Mon, 02 Jun 1997

Party performance and legitimacy

No word better describes the feelings we had watching the Indonesian Democratic Party's (PDI) performance in the general election, than shock.

When, about a year before the election, Soerjadi proudly accepted the PDI's top job at a congress in Medan, many observers predicted the party would perform badly. But nobody could have guessed it would be this bad.

The vote counting is as yet (Saturday noon) incomplete. Nevertheless, if the present trend continues, there is a good chance that the PDI will get less than five million votes.

This would mean that the party will have less than ten seats in the new House of Representatives. It would also mean no PDI representatives on some of the national Commissions.

This it turn would raise unanticipated constitutional problems, since any Commission decision must have the support of three factions.

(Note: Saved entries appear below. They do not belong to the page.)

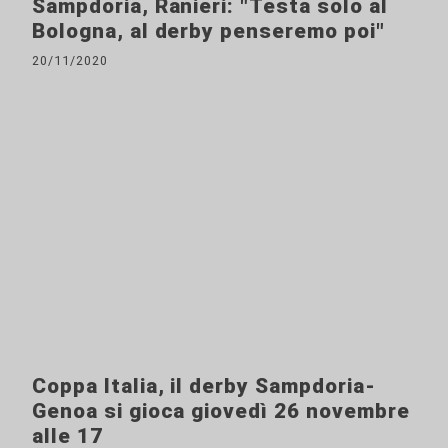
Sampdoria, Ranieri: "Testa solo al
Bologna, al derby penseremo poi"
20/11/2020
Coppa Italia, il derby Sampdoria-
Genoa si gioca giovedì 26 novembre
alle 17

In some democratic countries with multi-party systems, political parties that fail to get a significant number of votes are subject to sanctions. They are not allowed to take part in the following general election. The reasoning, of course, is that parties with insignificant voter support lack legitimacy. The point is, how in the world can a political party claim to be a mass organization without mass support.

The problem confronting the PDI at present could become a constitutional problem for us in the future. It may be that a law is needed to set a minimum number of votes needed by a political party in order to maintain its legitimacy as a social-political organization.